The House of Representatives has approved historic user fee proposals negotiated by the pharmaceutical industry and the Food and Drug Administration for generic drugs and biosimilar products.
Ralph G. Neas, president and CEO of the Generic Pharmaceutical Association, says his organization “fully supports the Food and Drug Administration Safety and Innovation Act and applauds both the House and Senate for the remarkable effort and bipartisan cooperation they have shown throughout this process.”
Specifically, the Generic Drug User Fee Act calls for the generic drug industry to pay $299 million annually in user fees for the next five years, beginning Oct. 1. This funding is supplemental to what Congress appropriates to FDA each year and will enable the FDA’s Office of Generic Drugs to provide timely approval of generic medicines, and increase funding for generic manufacturer facility inspections, which are required before new generics can be approved.
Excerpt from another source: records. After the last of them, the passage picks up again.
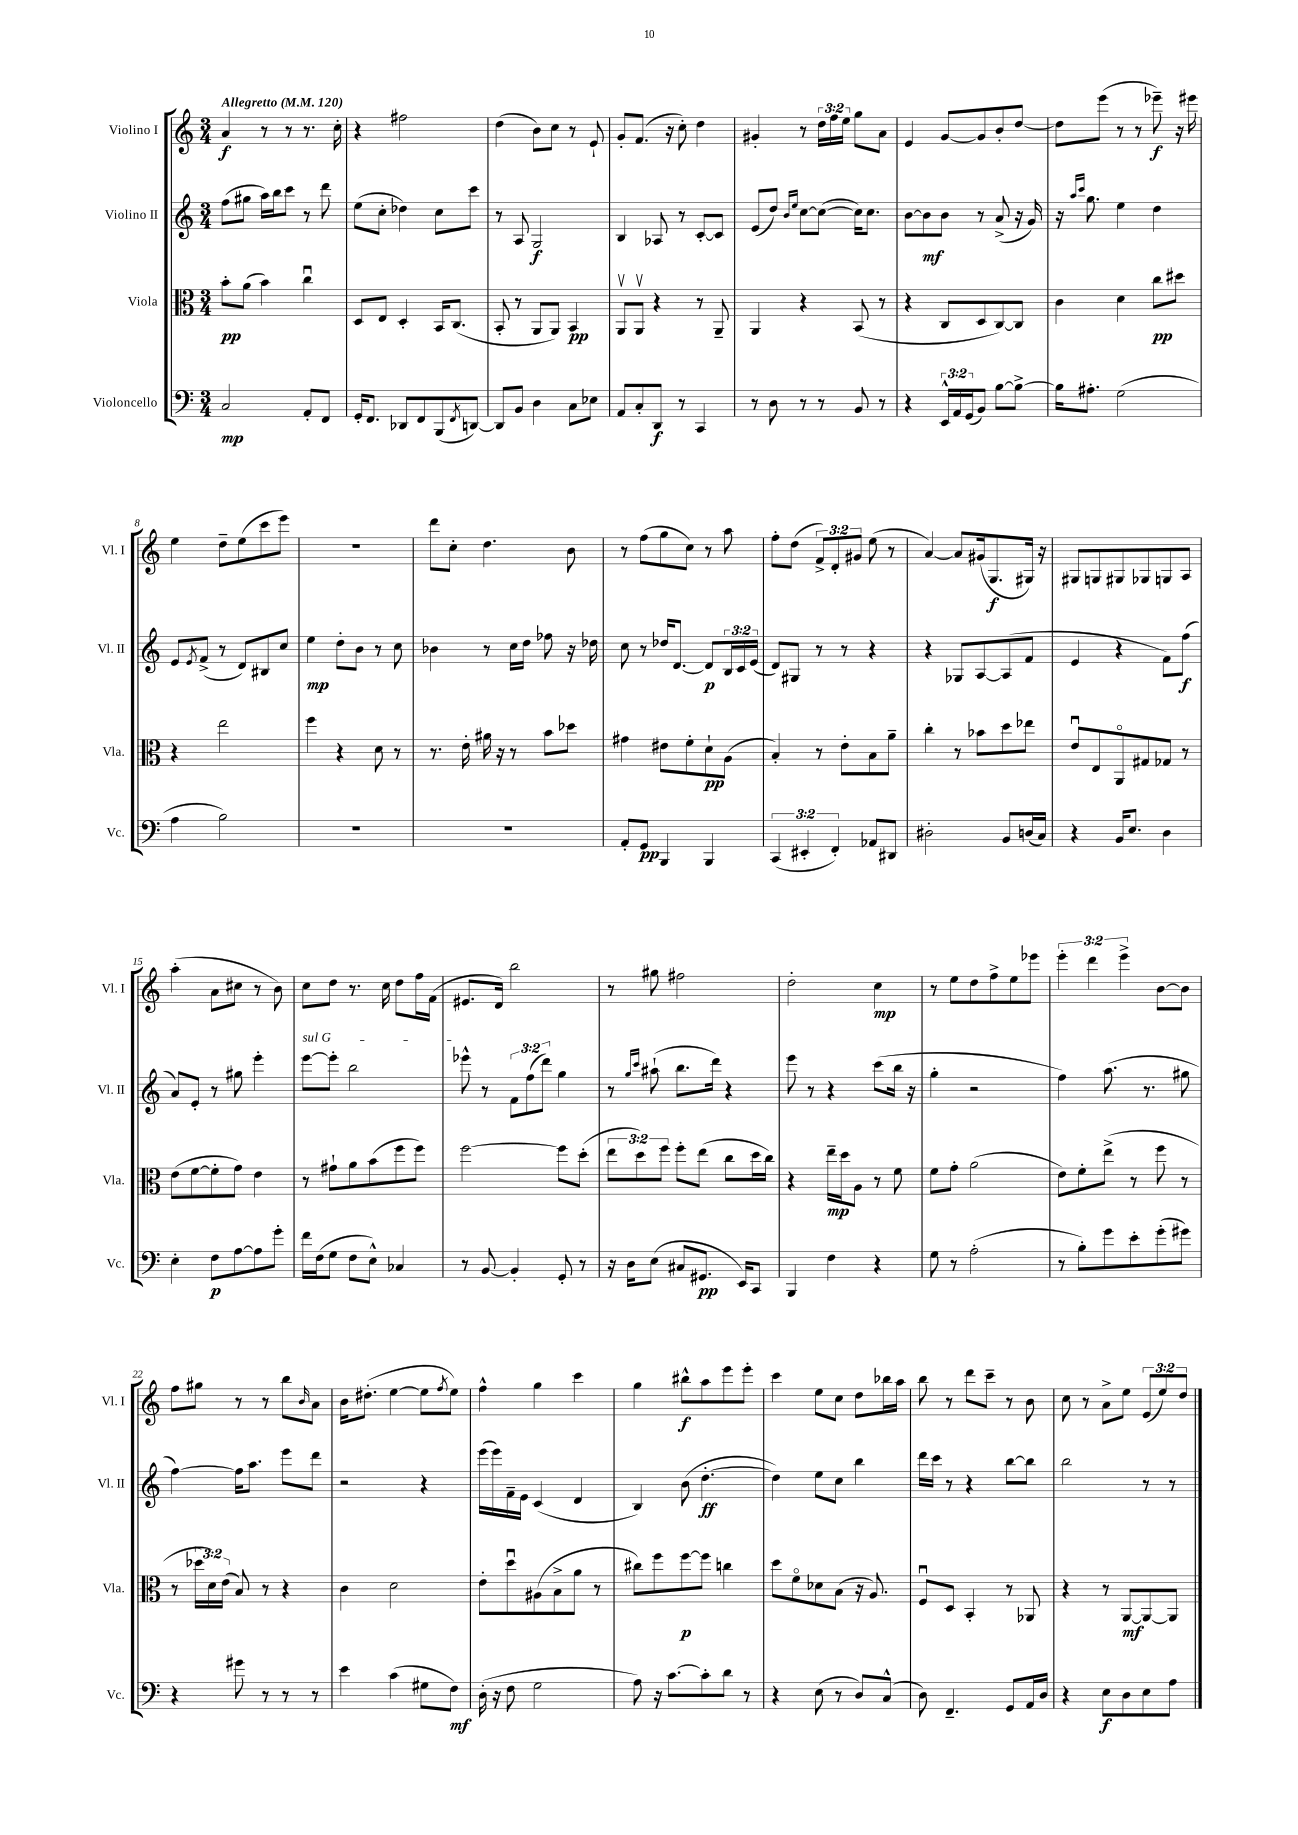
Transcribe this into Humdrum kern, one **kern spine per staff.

**kern	**kern	**kern	**kern
*staff4	*staff3	*staff2	*staff1
*clefF4	*clefC3	*clefG2	*clefG2
*k[]	*k[]	*k[]	*k[]
*M3/4	*M3/4	*M3/4	*M3/4
*MM120	*MM120	*MM120	*MM120
2C	8b'	(8ff	4a
.	(8a	8gg#	.
.	4b)	16aa)	8r
.	.	16bb	.
.	.	8ccc	8r
8AA'	4ccu	8r	8.r
8FF	.	8ddd	.
.	.	.	16cc'
=	=	=	=
16GG'	8D	(8ee	4r
8.FF	.	.	.
.	8E	8cc'	.
8DD-	4D'	4dd-)	2ff#
8FF	.	.	.
(8BBB	16BB	8cc	.
.	(8.C	.	.
8qFF	.	.	.
[8DD)	.	8ccc	.
=	=	=	=
8DD]	8BB'	8r	(4dd
8BB	8r	8A	.
4D	8AA	2G	8b)
.	8AA)	.	8cc
8C	4BB	.	8r
8E-	.	.	8e`
=	=	=	=
8AA	8AAv	4B	8g'
8C'	8AAv	.	(8.f
8DD	4r	8A-	.
.	.	.	16r
8r	.	8r	8cc')
4CC	8r	[8c'	4dd
.	8AA~	8c]	.
=	=	=	=
8r	4AA	(8e	4g#'
8D	.	8dd)	.
.	.	16qqb	.
.	.	16qqee	.
8r	4r	[8cc	8r
8r	.	(8cc_	24dd
.	.	.	24ff
.	.	.	24ee
8BB	(8BB	16cc])	8gg
.	.	8.cc	.
8r	8r	.	8a
=	=	=	=
4r	4r	[8b	4e
.	.	8b]	.
24EE^^	8C	8b	[8g
24AA	.	.	.
(24GG	.	.	.
8BB)	8D	8r	8g]
[8B	[8C)	(8a^	8b'
8B^_	8C]	16r	[8dd
.	.	16g)	.
=	=	=	=
16B]	4c	16r	8dd]
.	.	16qqaa	.
.	.	16qqccc	.
8.A#'	.	8.gg	.
.	.	.	(8eee
(2G	4d	4ee	8r
.	.	.	8r
.	8cc	4dd	8eee-~)
.	8dd#	.	16r
.	.	.	16eee#
=	=	=	=
4A	4r	8e	4ee
.	.	8qe	.
.	.	(8f^	.
2B)	2ee	8r	8dd~
.	.	8d)	(8ee
.	.	8B#	8ccc
.	.	8cc	8eee)
=	=	=	=
2.r	4ff	4ee	2.r
.	4r	8dd'	.
.	.	8b	.
.	8d	8r	.
.	8r	8cc	.
=	=	=	=
2.r	8.r	4b-	8ddd
.	.	.	8cc'
.	16e'	.	.
.	16a#	8r	4.dd
.	16r	.	.
.	8r	16cc	.
.	.	16dd	.
.	8b	8ff-	.
.	8dd-	16r	8b
.	.	16dd-	.
=	=	=	=
8AA'	4g#	8cc	8r
8GG	.	8r	(8ff
4BBB	8e#	16dd-	8gg
.	.	[8.d	.
.	8f'	.	8cc)
4BBB	8d`	8d]	8r
.	(8A	24B	8aa
.	.	24c	.
.	.	(24e	.
=	=	=	=
(6CC	4B')	8d)	8ff'
.	.	8G#	(8dd
6EE#'	.	.	.
.	8r	8r	12f^)
6FF')	.	.	12d'
.	8e'	8r	.
.	.	.	12g#
8AA-	8B	4r	(8ee
8DD#	8a~	.	8r
=	=	=	=
2D#'	4cc'	4r	[4a)
.	8r	8G-	8a]
.	8b-	[8A	(16g#
.	.	.	8.G
8BB	8dd	(8A]	.
(16D	8ee-	8f	16G#)
16C)	.	.	16r
=	=	=	=
4r	8eu	4e	8G#
.	8E	.	8G
16BB	8AAo	4r	8G#
8.E	.	.	.
.	8G#	.	8G-
4D	8G-	8f)	8G
.	8r	(8ff	8A
=	=	=	=
4E'	(8e	8a)	(4aa'
.	[8f	8e'	.
8F	8f']	8r	8a
[8A	8g)	8gg#	8cc#
8A]	4e	4eee'	8r
8g'	.	.	8b)
=	=	=	=
16f	8r	[8eee	8cc
(16F	.	.	.
8G	8g#`	8eee']	8dd
8F	8a	2bb	8.r
8E^^)	(8b	.	.
.	.	.	16cc
4C-	8ff	.	8dd
.	8ff)	.	16ff
.	.	.	(16f
=	=	=	=
8r	[2ff	8eee-^^	8.e#
[8BB	.	8r	.
.	.	.	16d)
4BB']	.	12f	2bb
.	.	(12ff	.
.	.	12ddd)	.
8GG'	8ff]	4gg	.
8r	(8dd'	.	.
=	=	=	=
16r	12ee	8r	8r
16D	.	.	.
.	12dd)	.	.
.	.	16qqgg	.
.	.	16qqccc	.
(8E	.	(8aa#`	8gg#
.	12ff	.	.
8C#	8ff'	8.bb	2ff#
8.GG#	(8ee	.	.
.	.	16ddd)	.
.	8cc	4r	.
16EE)	.	.	.
8CC	16dd	.	.
.	16cc)	.	.
=	=	=	=
4BBB	4r	8eee	2dd'
.	.	8r	.
4F	16ee~	4r	.
.	16dd	.	.
.	8A	.	.
4r	8r	(8ccc	4cc
.	8f	16bb	.
.	.	16r	.
=	=	=	=
8G	8f	4gg'	8r
8r	8g'	.	8ee
(2A'	(2a	2r	8dd
.	.	.	8ff^
.	.	.	8ee
.	.	.	8eee-
=	=	=	=
8r	8e)	4ff)	6eee'
8B')	8f'	.	.
.	.	.	6ddd
8g	(8ee^	(8.aa	.
.	.	.	6eee^
8e'	8r	.	.
.	.	8.r	.
(8g'	8ff	.	[8b
8g#)	8r	8gg#	8b]
=	=	=	=
4r	8r	[4ff)	8ff
.	24dd-	.	8gg#
.	24d)	.	.
.	(24e	.	.
8g#	8B)	16ff]	8r
.	.	8.aa	.
8r	8r	.	8r
8r	4r	8eee	8bb
.	.	.	16qqb
8r	.	8ddd	8a
=	=	=	=
4e	4c	2r	16b
.	.	.	(8.dd#'
(4c	2d	.	[4ee
8G#	.	4r	8ee]
.	.	.	8qff
8F)	.	.	8ee)
=	=	=	=
(16D'	8e'	(16eee	4ff^^
16r	.	16eee)	.
8F	8ddu	16f~	.
.	.	16e	.
2G	(8A#	(4c	4gg
.	8B^	.	.
.	8a	4d	4ccc
.	8r	.	.
=	=	=	=
8A)	8cc#)	4B)	4gg
16r	8ff	.	.
[8.c	.	.	.
.	[8ff	(8b	8bb#^^
8c']	8ff]	[4.dd'	8aa
8d	4cc	.	8eee
8r	.	.	8eee'
=	=	=	=
4r	8dd	4dd])	4ccc
.	8fo	.	.
(8E	8d-	8ee	8ee
8r	(8B	8cc	8cc
8D)	16r	4bb	8dd
.	8.A)	.	.
(8C^^	.	.	16bb-
.	.	.	16aa
=	=	=	=
8D)	8Fu	16ddd	8bb
.	.	16ccc	.
4.FF~	8D	8r	8r
.	4BB'	4r	8ddd
.	.	.	8ccc~
8GG	8r	[8bb	8r
16AA	8AA-	8bb]	8b
16D	.	.	.
=	=	=	=
4r	4r	2bb	8cc
.	.	.	8r
8E	8r	.	8a^
8D	[8AA	.	8ee
8E	8AA_	8r	(12e
.	.	.	12ee)
8A	8AA]	8r	.
.	.	.	12dd
==	==	==	==
*-	*-	*-	*-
GPhA also commends Congress for addressing in the user fee legislation the unintended consequences of the 30-month forfeiture provision in the Medicare Modernization Act (MMA) of 2003 and preventing abuse of the FDA’s citizen petition process. These actions will greatly improve the safety of our nation’s drug supply and expedite consumer access generic drugs.
The user fee programs are part of GPhA’s multi-pronged effort to ensure patients have access to generics. Currently, generics fill 80% of the prescriptions dispensed in the United States but account for just 27% of the nation’s total drug spending.